§ **ENTRIES SHOWN**
┌────────

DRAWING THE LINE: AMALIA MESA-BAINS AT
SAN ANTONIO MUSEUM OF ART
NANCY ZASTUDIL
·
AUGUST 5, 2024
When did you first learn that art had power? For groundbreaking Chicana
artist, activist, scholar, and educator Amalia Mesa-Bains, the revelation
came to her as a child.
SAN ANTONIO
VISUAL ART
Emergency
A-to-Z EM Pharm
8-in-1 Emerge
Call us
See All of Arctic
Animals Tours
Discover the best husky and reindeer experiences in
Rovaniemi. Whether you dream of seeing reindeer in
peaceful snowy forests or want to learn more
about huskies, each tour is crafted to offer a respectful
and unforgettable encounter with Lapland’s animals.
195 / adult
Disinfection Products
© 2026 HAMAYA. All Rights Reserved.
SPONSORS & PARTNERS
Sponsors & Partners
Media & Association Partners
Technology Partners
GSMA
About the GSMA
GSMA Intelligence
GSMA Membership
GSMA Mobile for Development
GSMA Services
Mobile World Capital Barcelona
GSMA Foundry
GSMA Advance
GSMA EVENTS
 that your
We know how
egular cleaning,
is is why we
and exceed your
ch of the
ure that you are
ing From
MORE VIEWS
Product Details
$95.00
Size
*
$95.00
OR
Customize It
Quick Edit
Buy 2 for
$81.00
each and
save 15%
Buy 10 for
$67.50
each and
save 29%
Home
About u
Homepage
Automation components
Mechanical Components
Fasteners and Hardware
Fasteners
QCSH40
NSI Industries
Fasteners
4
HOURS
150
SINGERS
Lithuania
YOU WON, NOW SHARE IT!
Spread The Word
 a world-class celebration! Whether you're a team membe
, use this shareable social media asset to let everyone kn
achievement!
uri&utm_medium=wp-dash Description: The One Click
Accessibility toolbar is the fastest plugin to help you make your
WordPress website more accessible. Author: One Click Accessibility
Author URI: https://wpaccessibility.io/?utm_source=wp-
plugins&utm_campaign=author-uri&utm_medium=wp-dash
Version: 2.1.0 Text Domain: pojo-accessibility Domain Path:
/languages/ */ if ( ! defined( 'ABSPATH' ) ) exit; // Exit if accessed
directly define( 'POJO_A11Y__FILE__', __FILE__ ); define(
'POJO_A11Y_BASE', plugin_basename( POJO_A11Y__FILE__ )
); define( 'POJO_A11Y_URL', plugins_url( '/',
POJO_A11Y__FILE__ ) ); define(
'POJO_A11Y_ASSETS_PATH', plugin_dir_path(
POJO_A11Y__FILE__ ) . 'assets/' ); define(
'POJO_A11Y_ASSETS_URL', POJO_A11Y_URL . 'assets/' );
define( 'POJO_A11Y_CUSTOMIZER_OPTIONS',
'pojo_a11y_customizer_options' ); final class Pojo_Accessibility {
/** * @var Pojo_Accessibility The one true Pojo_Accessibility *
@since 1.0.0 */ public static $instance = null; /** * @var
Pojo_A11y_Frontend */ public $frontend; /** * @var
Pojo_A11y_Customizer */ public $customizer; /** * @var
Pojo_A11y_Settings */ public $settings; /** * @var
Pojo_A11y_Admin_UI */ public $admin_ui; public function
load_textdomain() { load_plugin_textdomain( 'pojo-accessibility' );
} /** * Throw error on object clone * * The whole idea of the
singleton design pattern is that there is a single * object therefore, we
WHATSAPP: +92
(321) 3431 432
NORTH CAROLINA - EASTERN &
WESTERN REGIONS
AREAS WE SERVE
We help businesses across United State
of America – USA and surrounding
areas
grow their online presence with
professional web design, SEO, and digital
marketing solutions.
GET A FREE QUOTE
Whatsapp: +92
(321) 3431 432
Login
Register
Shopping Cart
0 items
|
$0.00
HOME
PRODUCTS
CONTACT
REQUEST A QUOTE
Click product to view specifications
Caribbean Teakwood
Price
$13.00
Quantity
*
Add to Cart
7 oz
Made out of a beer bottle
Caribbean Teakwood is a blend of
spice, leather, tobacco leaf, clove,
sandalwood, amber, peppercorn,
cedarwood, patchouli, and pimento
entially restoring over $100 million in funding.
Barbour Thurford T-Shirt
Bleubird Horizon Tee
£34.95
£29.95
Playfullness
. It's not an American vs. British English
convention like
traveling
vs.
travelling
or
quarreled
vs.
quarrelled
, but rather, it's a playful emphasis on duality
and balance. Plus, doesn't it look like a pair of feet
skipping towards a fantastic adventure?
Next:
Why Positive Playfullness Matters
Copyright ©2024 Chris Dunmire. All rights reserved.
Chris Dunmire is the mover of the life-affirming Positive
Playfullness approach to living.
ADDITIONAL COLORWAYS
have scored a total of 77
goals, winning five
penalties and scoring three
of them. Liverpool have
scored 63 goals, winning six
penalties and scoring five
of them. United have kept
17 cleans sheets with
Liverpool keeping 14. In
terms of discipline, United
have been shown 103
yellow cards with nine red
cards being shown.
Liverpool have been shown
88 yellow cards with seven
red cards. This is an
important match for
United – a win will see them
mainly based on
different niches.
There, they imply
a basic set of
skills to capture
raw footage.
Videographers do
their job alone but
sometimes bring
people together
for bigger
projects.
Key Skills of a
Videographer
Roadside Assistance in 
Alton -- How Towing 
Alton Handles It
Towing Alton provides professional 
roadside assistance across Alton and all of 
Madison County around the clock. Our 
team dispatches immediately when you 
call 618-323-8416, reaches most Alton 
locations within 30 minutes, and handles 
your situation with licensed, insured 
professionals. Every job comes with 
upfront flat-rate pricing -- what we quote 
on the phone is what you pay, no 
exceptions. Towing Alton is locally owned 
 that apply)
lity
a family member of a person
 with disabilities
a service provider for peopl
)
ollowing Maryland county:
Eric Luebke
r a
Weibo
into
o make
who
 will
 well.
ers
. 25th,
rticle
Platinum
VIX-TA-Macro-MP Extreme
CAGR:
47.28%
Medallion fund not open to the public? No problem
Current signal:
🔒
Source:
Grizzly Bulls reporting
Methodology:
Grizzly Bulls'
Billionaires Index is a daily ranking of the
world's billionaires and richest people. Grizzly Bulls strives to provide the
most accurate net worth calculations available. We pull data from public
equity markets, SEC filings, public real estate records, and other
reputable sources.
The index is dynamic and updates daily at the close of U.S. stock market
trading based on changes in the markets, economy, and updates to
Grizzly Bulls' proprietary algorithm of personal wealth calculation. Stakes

└────────

§ **JOB ITEM**
Print each line, exactly as written, from the one that contains "different niches." to the end of the data above, with both end lines included and nothing else.

§ **TASK SOLUTION**
different niches.
There, they imply
a basic set of
skills to capture
raw footage.
Videographers do
their job alone but
sometimes bring
people together
for bigger
projects.
Key Skills of a
Videographer
Roadside Assistance in 
Alton -- How Towing 
Alton Handles It
Towing Alton provides professional 
roadside assistance across Alton and all of 
Madison County around the clock. Our 
team dispatches immediately when you 
call 618-323-8416, reaches most Alton 
locations within 30 minutes, and handles 
your situation with licensed, insured 
professionals. Every job comes with 
upfront flat-rate pricing -- what we quote 
on the phone is what you pay, no 
exceptions. Towing Alton is locally owned 
 that apply)
lity
a family member of a person
 with disabilities
a service provider for peopl
)
ollowing Maryland county:
Eric Luebke
r a
Weibo
into
o make
who
 will
 well.
ers
. 25th,
rticle
Platinum
VIX-TA-Macro-MP Extreme
CAGR:
47.28%
Medallion fund not open to the public? No problem
Current signal:
🔒
Source:
Grizzly Bulls reporting
Methodology:
Grizzly Bulls'
Billionaires Index is a daily ranking of the
world's billionaires and richest people. Grizzly Bulls strives to provide the
most accurate net worth calculations available. We pull data from public
equity markets, SEC filings, public real estate records, and other
reputable sources.
The index is dynamic and updates daily at the close of U.S. stock market
trading based on changes in the markets, economy, and updates to
Grizzly Bulls' proprietary algorithm of personal wealth calculation. Stakes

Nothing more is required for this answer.